Баланс столетия
Шрифт:
Крики. Грохот, шум борьбы. И — тишина.
За столом окаменевшие лица. Стиснутые, как на молитве, руки. И полушепот: «Поляки… там… Господи!..»
Потом выяснятся подробности. Конечно, это воля Москвы. Но, кажется, идея была предложена польским руководством. Во всяком случае, согласована с ним.

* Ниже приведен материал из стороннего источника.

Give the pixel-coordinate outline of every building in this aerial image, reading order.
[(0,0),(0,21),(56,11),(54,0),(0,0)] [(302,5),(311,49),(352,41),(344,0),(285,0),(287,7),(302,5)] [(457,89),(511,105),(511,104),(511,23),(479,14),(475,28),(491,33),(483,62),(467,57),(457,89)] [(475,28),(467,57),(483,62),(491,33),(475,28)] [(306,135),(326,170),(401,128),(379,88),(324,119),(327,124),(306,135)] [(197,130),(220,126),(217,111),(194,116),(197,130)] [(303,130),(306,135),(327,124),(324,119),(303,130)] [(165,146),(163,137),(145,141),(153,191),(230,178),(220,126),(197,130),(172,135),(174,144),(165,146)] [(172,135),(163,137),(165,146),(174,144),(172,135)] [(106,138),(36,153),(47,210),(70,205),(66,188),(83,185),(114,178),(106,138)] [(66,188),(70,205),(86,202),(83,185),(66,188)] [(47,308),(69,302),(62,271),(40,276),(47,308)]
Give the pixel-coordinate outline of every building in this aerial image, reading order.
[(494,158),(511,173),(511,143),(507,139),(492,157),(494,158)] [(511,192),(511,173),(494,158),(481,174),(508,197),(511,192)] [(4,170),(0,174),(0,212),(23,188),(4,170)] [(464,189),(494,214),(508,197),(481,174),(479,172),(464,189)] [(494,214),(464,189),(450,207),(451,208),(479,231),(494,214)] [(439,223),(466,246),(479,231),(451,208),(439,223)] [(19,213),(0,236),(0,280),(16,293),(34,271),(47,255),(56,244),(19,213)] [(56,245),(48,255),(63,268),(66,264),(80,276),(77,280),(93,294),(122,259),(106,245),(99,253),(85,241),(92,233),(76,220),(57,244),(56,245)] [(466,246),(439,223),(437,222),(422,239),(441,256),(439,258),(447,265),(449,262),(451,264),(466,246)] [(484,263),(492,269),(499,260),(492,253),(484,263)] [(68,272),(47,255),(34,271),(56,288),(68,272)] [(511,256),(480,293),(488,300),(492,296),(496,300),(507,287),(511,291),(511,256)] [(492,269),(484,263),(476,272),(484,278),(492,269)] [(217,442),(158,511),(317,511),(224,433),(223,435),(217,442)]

А танки шли через польскую землю. Советские. И польские. И кто-то видел их на улицах Варшавы. Просто все припомнилось позже. Тот, кто умолял о помощи в последние минуты свободного вещания Праги, об этом не знал. И не мог предположить…
NB
Е. И. Чазов, начальник Санитарного управления Кремля: «Откуда начать рассказ о трагедии Брежнева?
Для меня она началась
Вместе с П. Е. Лукомским (профессор-кардиолог) и нашим известным невропатологом Р. А. Ткачевым мы выехали в ЦК, на Старую площадь. Брежнев лежал в комнате отдыха, был заторможен и неадекватен. Его личный врач Н. Г. Родионов рассказал, что во время переговоров у Брежнева нарушилась речь, дикция, появилась такая слабость, что он был вынужден лечь на стол… Клиническая картина была неясной. Сам Брежнев что-то бормотал, как будто во сне, пытался встать…
Это был для нас первый сигнал слабости нервной системы Брежнева и извращенной в связи с этим реакции на снотворное».
У показа студийных работ была еще одна особенность. Несмотря на то, что в них участвовали преимущественно члены Союза художников (или именно потому, что члены?), они были окружены глухой стеной молчания. В отличие от сопровождаемых шумной «антирекламой» выставок одиночек, опекаемых горкомом партии и, само собой разумеется, органами. Это были как бы штатные «отщепенцы», против которых метали громы и молнии «Советская культура» и «Московский художник».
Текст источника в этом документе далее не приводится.